___ EXTRACTED DATA ___
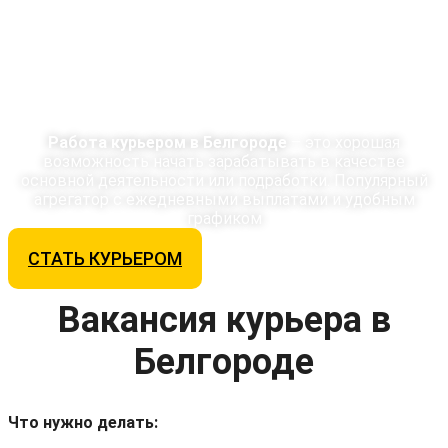
С доходом до
124 424 ₽/мес
Работа курьером в Белгороде
– это хорошая
возможность начать зарабатывать в качестве
основной деятельности или подработки. Популярный
агрегатор с ежедневными выплатами и удобным
графиком
СТАТЬ КУРЬЕРОМ
Вакансия курьера в
Белгороде
Что нужно делать:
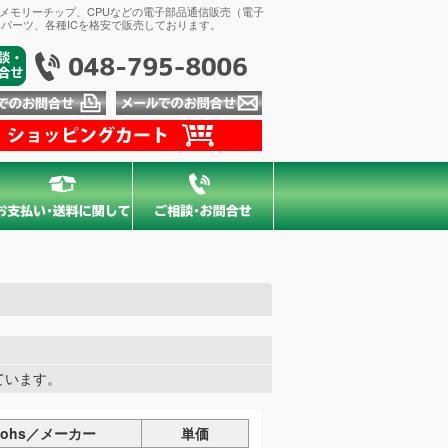
、メモリーチップ、CPUなどの電子部品通信販売（電子
パーツ、各種ICを格安で販売しております。
示しています。
Rohs／メーカー
単価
___
WORK ITEM: Every line containing the word "Белгороде" must be copied from the material above.

COMPLETED EXERCISE:
Работа курьером в Белгороде
Белгороде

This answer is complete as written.